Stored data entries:

^^^^

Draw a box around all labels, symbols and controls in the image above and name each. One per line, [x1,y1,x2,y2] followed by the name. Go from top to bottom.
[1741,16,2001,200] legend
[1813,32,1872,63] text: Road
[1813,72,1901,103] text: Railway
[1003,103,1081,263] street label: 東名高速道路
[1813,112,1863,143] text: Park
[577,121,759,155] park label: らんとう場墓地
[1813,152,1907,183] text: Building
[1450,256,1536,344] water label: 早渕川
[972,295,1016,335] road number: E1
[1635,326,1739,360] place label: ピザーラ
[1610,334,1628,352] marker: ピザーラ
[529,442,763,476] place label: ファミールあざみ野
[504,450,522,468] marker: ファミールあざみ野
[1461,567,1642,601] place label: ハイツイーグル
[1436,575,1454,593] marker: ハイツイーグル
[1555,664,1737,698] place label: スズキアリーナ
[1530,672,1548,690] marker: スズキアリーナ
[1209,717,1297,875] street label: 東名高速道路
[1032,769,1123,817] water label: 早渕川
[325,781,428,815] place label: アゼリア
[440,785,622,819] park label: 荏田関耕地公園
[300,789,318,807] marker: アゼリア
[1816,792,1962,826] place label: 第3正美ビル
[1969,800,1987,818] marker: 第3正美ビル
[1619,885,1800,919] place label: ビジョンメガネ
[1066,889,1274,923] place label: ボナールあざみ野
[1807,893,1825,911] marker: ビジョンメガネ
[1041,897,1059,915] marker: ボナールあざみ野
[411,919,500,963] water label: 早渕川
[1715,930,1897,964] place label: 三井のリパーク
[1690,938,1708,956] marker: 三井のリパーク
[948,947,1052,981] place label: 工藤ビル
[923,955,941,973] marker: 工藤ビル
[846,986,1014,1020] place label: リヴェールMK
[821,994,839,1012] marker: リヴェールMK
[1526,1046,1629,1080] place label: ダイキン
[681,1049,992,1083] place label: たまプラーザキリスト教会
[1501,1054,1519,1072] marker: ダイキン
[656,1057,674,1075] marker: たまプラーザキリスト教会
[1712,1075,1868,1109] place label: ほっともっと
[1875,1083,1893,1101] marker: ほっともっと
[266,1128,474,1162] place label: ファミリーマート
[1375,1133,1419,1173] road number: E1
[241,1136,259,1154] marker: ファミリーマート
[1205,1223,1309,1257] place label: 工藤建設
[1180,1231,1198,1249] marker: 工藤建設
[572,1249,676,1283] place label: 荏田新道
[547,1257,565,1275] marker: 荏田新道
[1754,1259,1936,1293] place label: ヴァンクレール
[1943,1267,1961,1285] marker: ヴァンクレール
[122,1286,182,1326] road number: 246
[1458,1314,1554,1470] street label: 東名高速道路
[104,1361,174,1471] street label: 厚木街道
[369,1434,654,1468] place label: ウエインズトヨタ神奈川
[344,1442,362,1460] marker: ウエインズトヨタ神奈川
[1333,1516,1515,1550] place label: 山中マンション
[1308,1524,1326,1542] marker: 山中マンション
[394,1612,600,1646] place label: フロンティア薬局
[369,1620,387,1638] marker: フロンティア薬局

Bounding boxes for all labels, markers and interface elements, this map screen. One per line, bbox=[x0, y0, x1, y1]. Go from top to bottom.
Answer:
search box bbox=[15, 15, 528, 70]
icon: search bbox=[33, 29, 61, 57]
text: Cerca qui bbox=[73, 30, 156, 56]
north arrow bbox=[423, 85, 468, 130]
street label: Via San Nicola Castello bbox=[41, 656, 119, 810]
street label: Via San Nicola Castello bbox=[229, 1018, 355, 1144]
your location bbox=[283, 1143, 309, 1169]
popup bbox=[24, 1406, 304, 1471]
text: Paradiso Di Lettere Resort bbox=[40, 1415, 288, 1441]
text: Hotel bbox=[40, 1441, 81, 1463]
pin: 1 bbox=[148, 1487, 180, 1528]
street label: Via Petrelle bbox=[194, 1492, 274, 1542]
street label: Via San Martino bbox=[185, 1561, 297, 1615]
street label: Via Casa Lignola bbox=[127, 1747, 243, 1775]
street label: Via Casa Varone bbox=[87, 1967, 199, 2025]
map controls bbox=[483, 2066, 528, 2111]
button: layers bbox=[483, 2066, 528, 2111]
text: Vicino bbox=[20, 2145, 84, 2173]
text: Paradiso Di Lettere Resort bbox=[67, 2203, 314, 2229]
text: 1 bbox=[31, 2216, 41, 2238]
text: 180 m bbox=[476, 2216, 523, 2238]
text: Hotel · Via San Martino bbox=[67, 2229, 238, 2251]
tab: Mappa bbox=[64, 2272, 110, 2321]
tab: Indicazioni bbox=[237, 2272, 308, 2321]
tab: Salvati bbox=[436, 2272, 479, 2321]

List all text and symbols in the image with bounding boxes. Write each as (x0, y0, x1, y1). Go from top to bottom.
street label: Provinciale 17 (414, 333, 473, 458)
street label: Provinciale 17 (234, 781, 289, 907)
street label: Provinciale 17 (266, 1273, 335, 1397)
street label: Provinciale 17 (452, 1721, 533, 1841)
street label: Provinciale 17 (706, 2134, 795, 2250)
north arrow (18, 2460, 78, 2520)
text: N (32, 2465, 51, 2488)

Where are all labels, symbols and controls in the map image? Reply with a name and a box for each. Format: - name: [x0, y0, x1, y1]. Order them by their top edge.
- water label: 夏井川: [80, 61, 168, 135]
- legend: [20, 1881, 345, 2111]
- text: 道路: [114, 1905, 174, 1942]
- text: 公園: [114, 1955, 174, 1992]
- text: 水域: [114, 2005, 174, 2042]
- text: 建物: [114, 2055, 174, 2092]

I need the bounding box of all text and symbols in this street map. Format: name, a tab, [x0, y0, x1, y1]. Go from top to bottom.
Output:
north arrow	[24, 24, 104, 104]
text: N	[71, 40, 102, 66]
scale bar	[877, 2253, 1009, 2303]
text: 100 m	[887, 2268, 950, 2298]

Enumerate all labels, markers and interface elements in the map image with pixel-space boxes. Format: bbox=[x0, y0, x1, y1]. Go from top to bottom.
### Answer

^^^^

Quote only the lines from the line containing "Enumerate all labels, markers" through the end of the entries, keeping the first and the last.

Enumerate all labels, markers and interface elements in the map image with pixel-space boxes. Format: bbox=[x0, y0, x1, y1]. Go from top to bottom.
### Answer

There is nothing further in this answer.